Items from a dataset:
◇ ◇ ◇ ◇

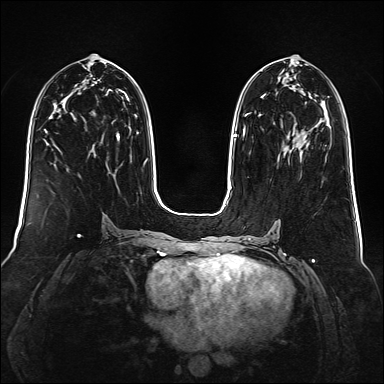
Breast MRI (dynamic contrast-enhanced), one axial slice. Slice 73 of 160 in the series (ordered by position). Dynamic contrast-enhanced series, time point 2 of 6 at this slice position (early post-contrast). 1.5 T. TE 2.3 ms, TR 5.2 ms. 1 mm slice thickness. 384 × 384 image matrix, field of view 340 × 340 mm. Female patient.
Structures marked on this image (semi-automatic segmentation, software-assisted and operator-edited):
- enhancing-tissue mask used for the functional tumour volume (all voxels passing the contrast-enhancement thresholds inside the analysis volume; usually the tumour): bounding box (x1, y1, x2, y2) in pixels: (243, 113, 249, 136)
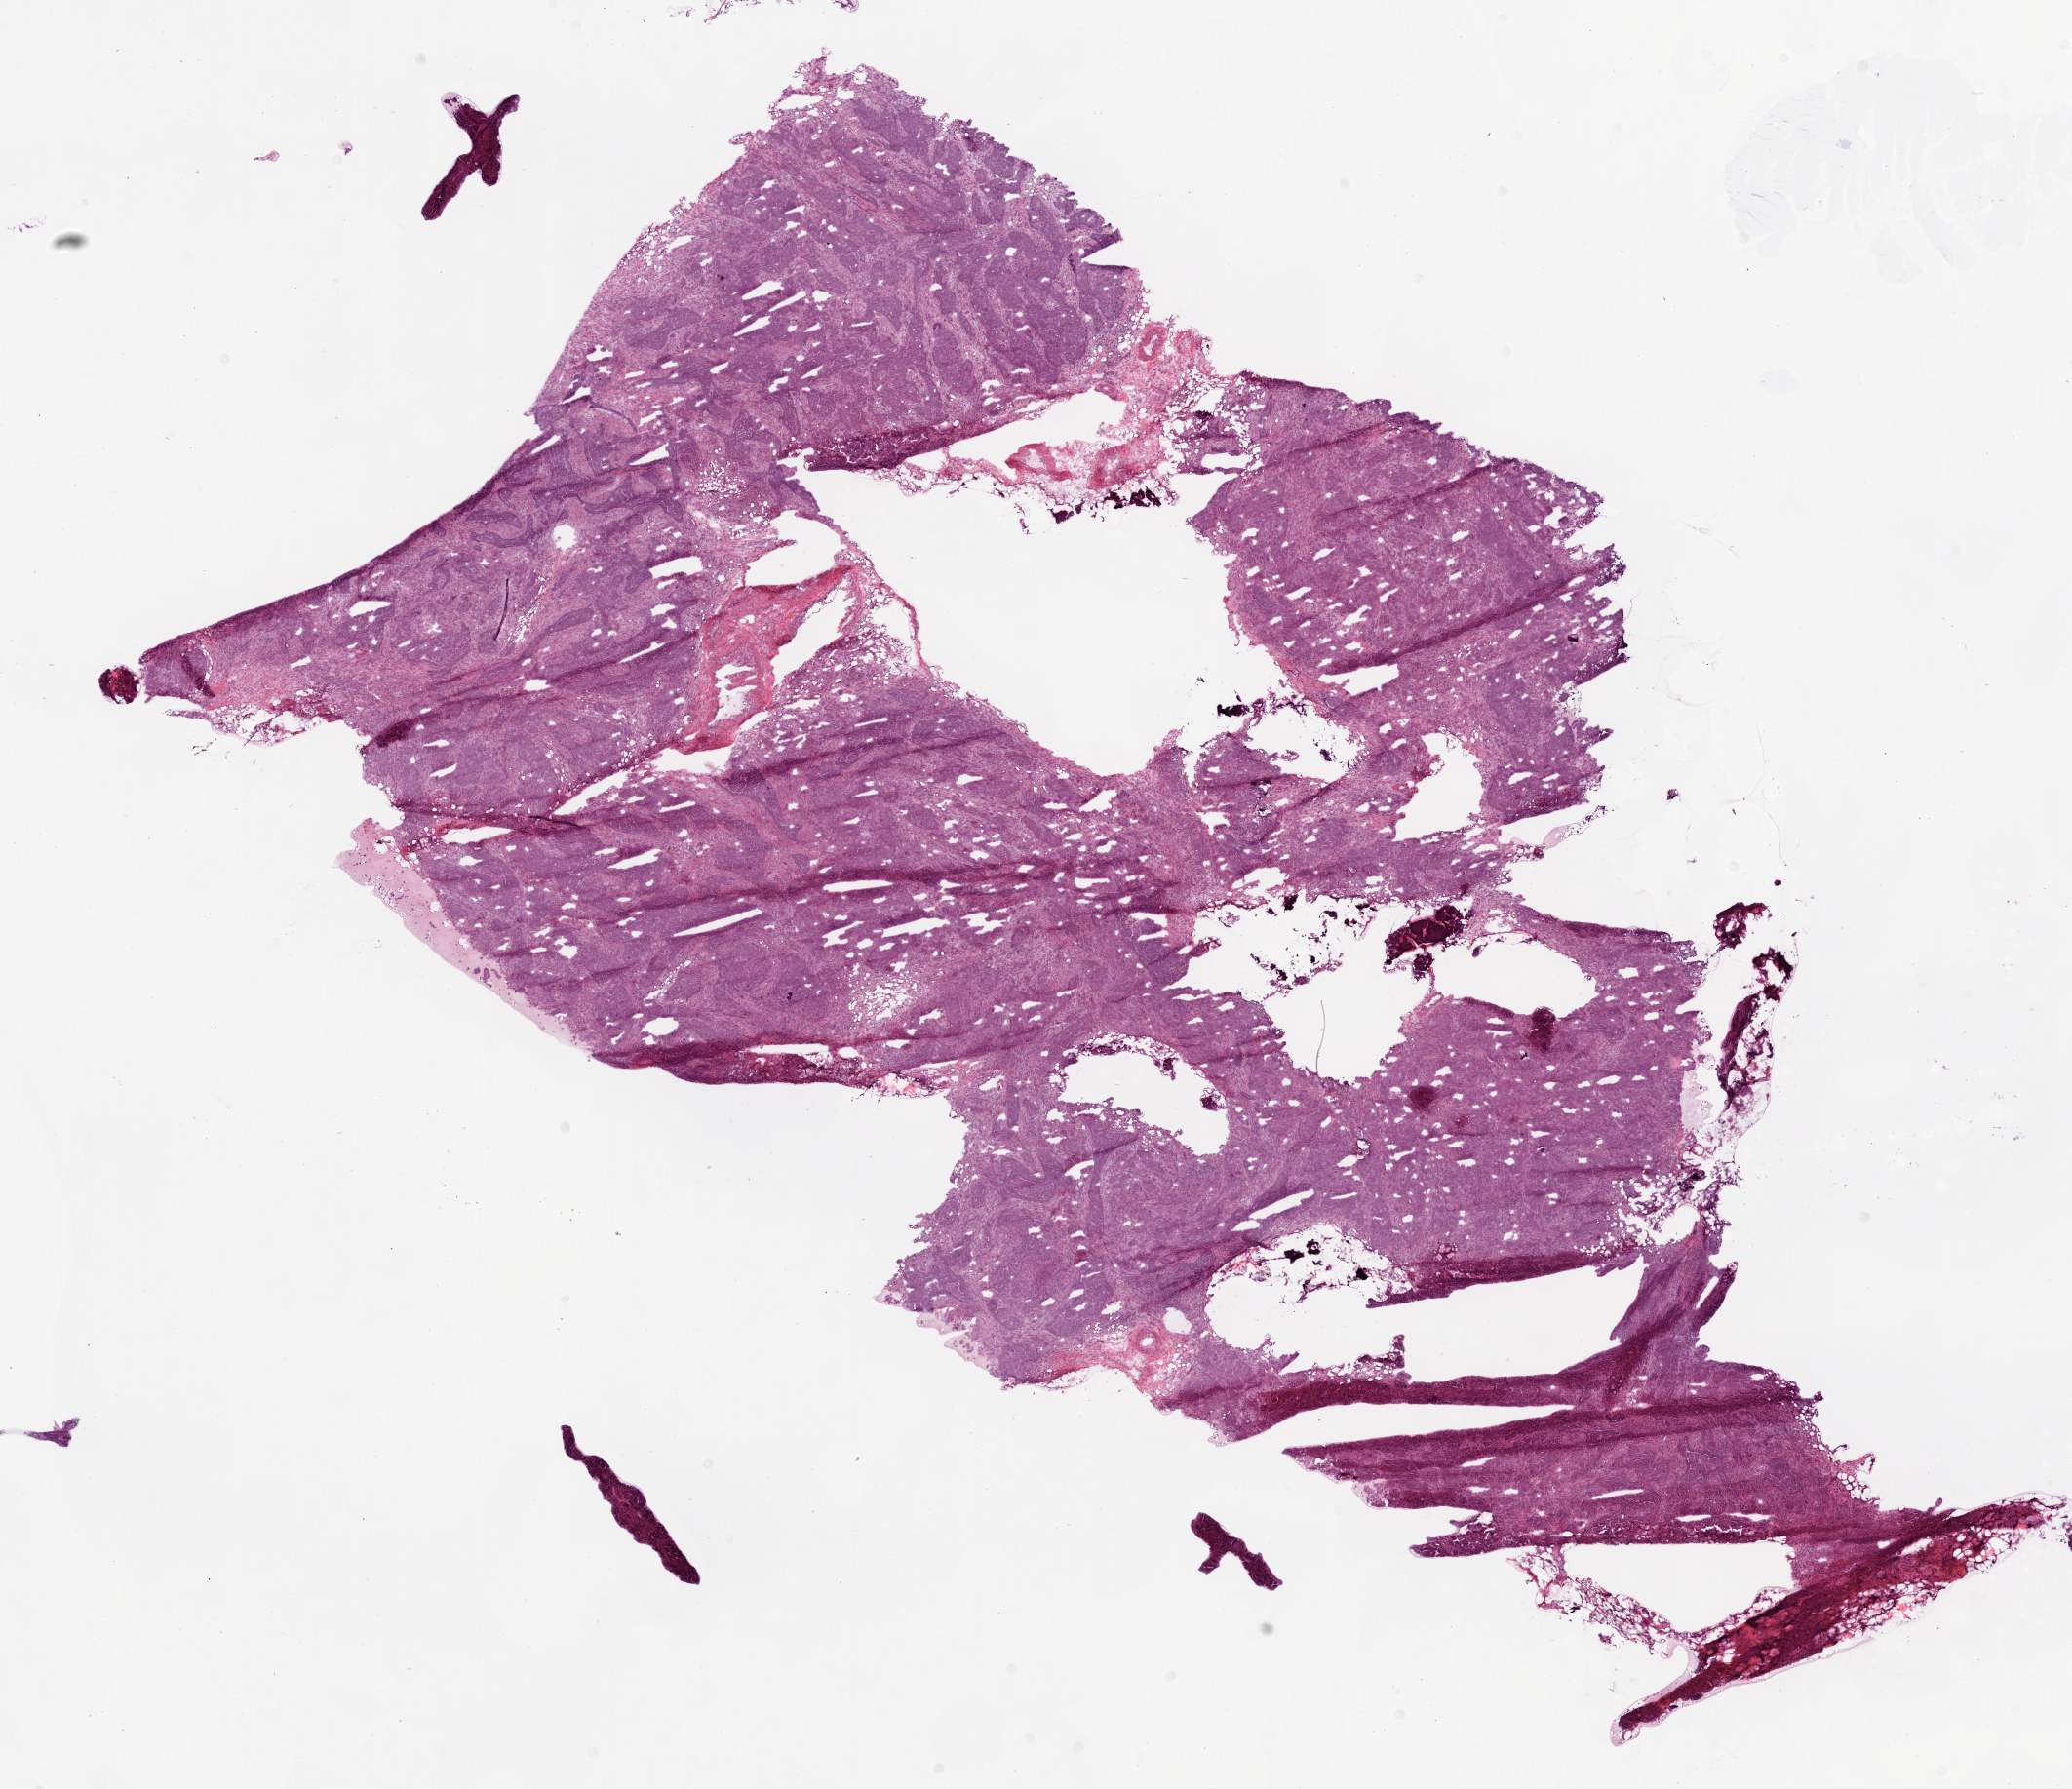
H&E whole-slide image — low-resolution overview of the scanned area, about 17.1 x 14.7 mm (from a 20x scan); frozen section from the bottom of the tissue portion; sample: primary tumour, ovary. Female, age 76 years at initial diagnosis. Histologic grade: G3 (poorly differentiated). Composition of this section per pathologist review: tumour cells 88%, tumour nuclei 95%, normal cells 0%, stromal cells 10%, necrosis 2%.
Histologic diagnosis: Serous cystadenocarcinoma, NOS. FIGO stage: IIIC.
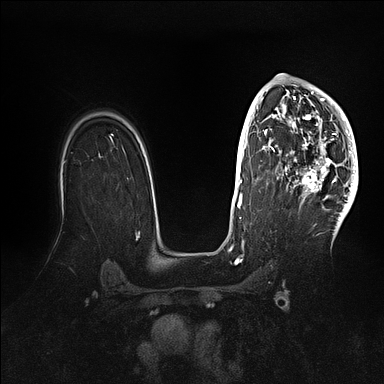
Breast MRI (dynamic contrast-enhanced), one axial slice. Position 71 of 128 along the scan axis. Dynamic contrast-enhanced series, time point 2 of 5 at this slice position (early post-contrast). 1.5 T. TE 2.1 ms, TR 4.4 ms. 1.6 mm slice thickness. 384 × 384 image matrix, field of view 340 × 340 mm. Female patient.
Outlined on this slice (semi-automatically segmented with operator editing):
- enhancing-tissue mask used for the functional tumour volume (all voxels passing the contrast-enhancement thresholds inside the analysis volume; usually the tumour): bounding box <270,83,358,202> (left, top, right, bottom; pixels)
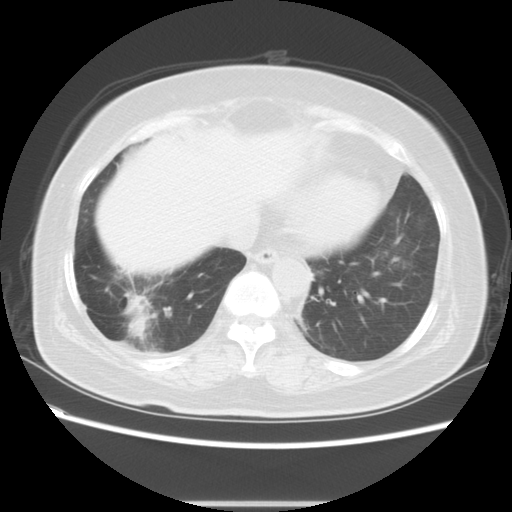
Chest CT, one axial slice; reconstruction kernel STANDARD; 120 kVp; lung window (W 1500 / L -600 HU); 5 mm slice thickness; 512 × 512 image matrix, field of view 350 × 350 mm. Patient: female, 65 years. Case-level facts recorded for this patient, not image findings: clinical TNM (as recorded): T2 N0 M1b.
Outlined on this slice (rectangle marked by the reading radiologist):
- lung tumour (recorded histology: adenocarcinoma): bounding box (x1, y1, x2, y2) in pixels: (126, 296, 155, 343)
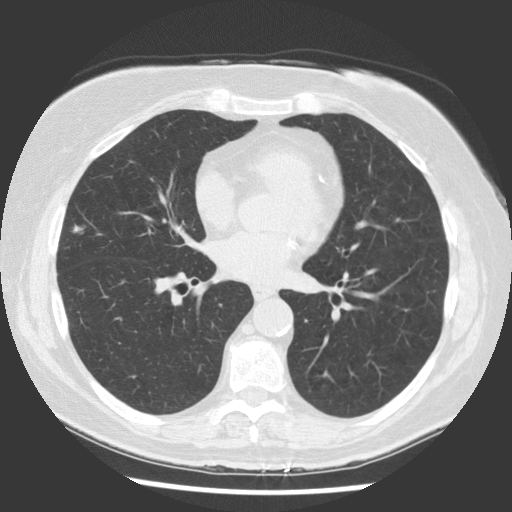
Low-dose screening chest CT, one axial slice; slice 75 of 142 in the series (ordered by position); reconstruction kernel STANDARD; lung window (W 1500 / L -600 HU); 2.5 mm slice thickness; 512 × 512 image matrix, field of view 340 × 340 mm.
Annotated regions visible in this slice (manually delineated by an expert):
- lesion 1 (tumor, middle lobe of right lung): bounding box (x1, y1, x2, y2) in pixels: (71, 223, 86, 235)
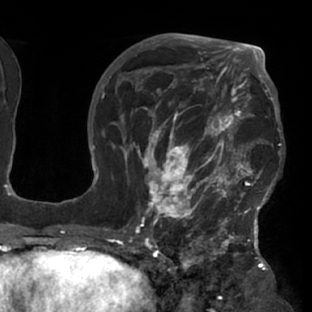
Breast MRI (dynamic contrast-enhanced), one axial slice; position 45 of 76 along the scan axis; cropped to one breast; dynamic contrast-enhanced series, time point 2 of 7 at this slice position (early post-contrast); 1.5 T; TE 2.9 ms, TR 6.1 ms; 2.4 mm slice thickness; 312 × 312 image matrix. Female patient.
Structures marked on this image (semi-automatically segmented with operator editing):
- enhancing-tissue mask used for the functional tumour volume (all voxels passing the contrast-enhancement thresholds inside the analysis volume; usually the tumour): bounding box <117,103,280,229> (left, top, right, bottom; pixels)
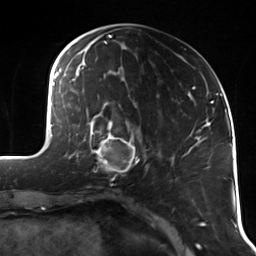
Breast MRI (dynamic contrast-enhanced), one axial slice; slice 45 of 114 in the series (ordered by position); cropped to one breast; dynamic contrast-enhanced series, time point 2 of 7 at this slice position (early post-contrast); 3 T; TE 1.7 ms, TR 4.7 ms; 1.4 mm slice thickness; 256 × 256 image matrix. Female patient.
Outlined on this slice (semi-automatic segmentation, software-assisted and operator-edited):
- enhancing-tissue mask used for the functional tumour volume (all voxels passing the contrast-enhancement thresholds inside the analysis volume; usually the tumour): bounding box <90,118,141,180> (left, top, right, bottom; pixels)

◇ ◇ ◇ ◇

HOW TO COMPLETE THIS TASK: Nothing but the lines from the line containing "Structures marked on this image (semi-automatically" through the end of the records belongs in the answer, written out exactly, both ends included, without pictures.

ANSWER SPACE:
Structures marked on this image (semi-automatically segmented with operator editing):
- enhancing-tissue mask used for the functional tumour volume (all voxels passing the contrast-enhancement thresholds inside the analysis volume; usually the tumour): bounding box <117,103,280,229> (left, top, right, bottom; pixels)
Breast MRI (dynamic contrast-enhanced), one axial slice; slice 45 of 114 in the series (ordered by position); cropped to one breast; dynamic contrast-enhanced series, time point 2 of 7 at this slice position (early post-contrast); 3 T; TE 1.7 ms, TR 4.7 ms; 1.4 mm slice thickness; 256 × 256 image matrix. Female patient.
Outlined on this slice (semi-automatic segmentation, software-assisted and operator-edited):
- enhancing-tissue mask used for the functional tumour volume (all voxels passing the contrast-enhancement thresholds inside the analysis volume; usually the tumour): bounding box <90,118,141,180> (left, top, right, bottom; pixels)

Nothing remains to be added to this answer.